The first commercial, which coincided with the 10th anniversary of Northern Quest, showed Robbins coming home to find lit candles and his wife waiting for him in lingerie.
“Are your folks coming over?” asks Robbins in deadpan cluelessness.
“It was perfect. It just clicked,” added Baechler. “The sense of relief was intense.”
Well, for almost everyone.
Stocker remembers being scared to death. She couldn’t stop thinking: “You can get fired on the set?”
Slowly, the commercials became a part of the Spokane area’s pop culture.
“He’s a little funnier than most husbands,” said Baechler. “She’s a little prettier than most wives.”
Another part of the success is due to what Baechler has dubbed “The Stare.”
This is a subtle gaze that Stocker gives Robbins whenever he’s up to his antics.
There’s just enough exasperation in the look to let viewers know that she’s seen all of his jokes a thousand times yet she loves him still.
“One of the biggest tools in the box,” Baechler said of The Stare. “And you can tell that Mark feels it, even when he’s not looking at her.”
Some public reactions to the commercials have been priceless.
Robbins said he was once followed by a couple of teens who kept muttering “medium fluffy.” Robbins used the term once to describe his pillow.
Then there’s the woman who was convinced that Robbins was a near-perfect clone for the Northern Quest character.
“You look just like him,” she told him, adding, “I’ll bet you get that all the time.”
Robbins’ attempt to set the woman straight impressed her even more. “You’ve got the voice down and everything,” she told him.
Stocker said strangers often ask her how she got the job. “Well, I have an agent,” she tries to explain. “And I’m an actor, and …”
Stocker and Robbins are so natural together that some think they’re a real couple.
When he’s out with Kristin, Robbins said he’s seen people staring as if “they’ve caught me cheating on Brooke.”
The humorous little twists that Baechler puts at the end of his commercials are a riot.
A current ad, for example, shows Robbins seeking medical help for his cabin fever.

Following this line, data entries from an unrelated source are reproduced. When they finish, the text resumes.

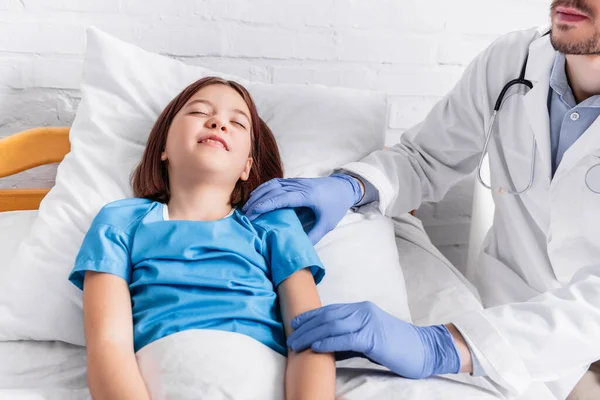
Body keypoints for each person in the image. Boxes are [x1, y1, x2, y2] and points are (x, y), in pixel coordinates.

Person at [243, 1, 600, 398]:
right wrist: (353, 186)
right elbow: (427, 157)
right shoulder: (513, 61)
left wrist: (443, 346)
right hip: (495, 308)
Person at [68, 77, 336, 400]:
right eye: (198, 112)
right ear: (164, 147)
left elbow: (308, 336)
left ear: (247, 167)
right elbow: (107, 344)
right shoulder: (120, 222)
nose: (218, 123)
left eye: (237, 122)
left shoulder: (273, 225)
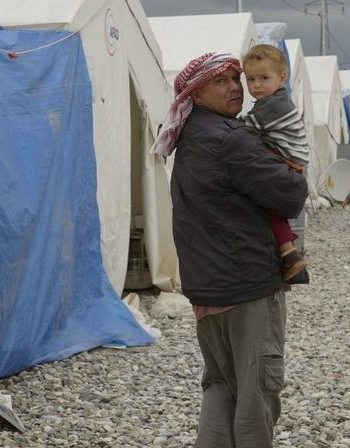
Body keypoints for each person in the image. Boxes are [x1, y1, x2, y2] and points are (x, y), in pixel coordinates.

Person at [150, 52, 308, 447]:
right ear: (196, 93)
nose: (236, 87)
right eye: (221, 82)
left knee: (221, 385)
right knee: (255, 393)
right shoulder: (230, 139)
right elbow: (291, 195)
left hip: (207, 289)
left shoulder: (190, 136)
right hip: (246, 288)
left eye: (237, 78)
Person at [241, 44, 309, 284]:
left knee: (266, 205)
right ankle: (288, 251)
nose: (256, 85)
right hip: (290, 160)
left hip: (287, 161)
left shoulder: (272, 106)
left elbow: (243, 128)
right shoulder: (276, 101)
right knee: (273, 211)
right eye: (250, 79)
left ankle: (288, 252)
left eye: (264, 78)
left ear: (282, 78)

The cure, as you might guess, is a visit to Northern Quest.
The camera finally opens up to show the white-jacketed doctor explaining his treatment while in bed with Stocker and Robbins.
Asked to name his favorite commercial, Robbins described an early spot where he’s roasting marshmallows over a campfire.
Stocker suggestively asks her husband if he’d like to “break in” the new camper they won at you-know-where.
To which the marshmallow roaster replies with perfect cluelessness: “I think that just happens naturally when you go camping and stuff.”
No doubt about it. Northern Quest has hit the jackpot with this bunch.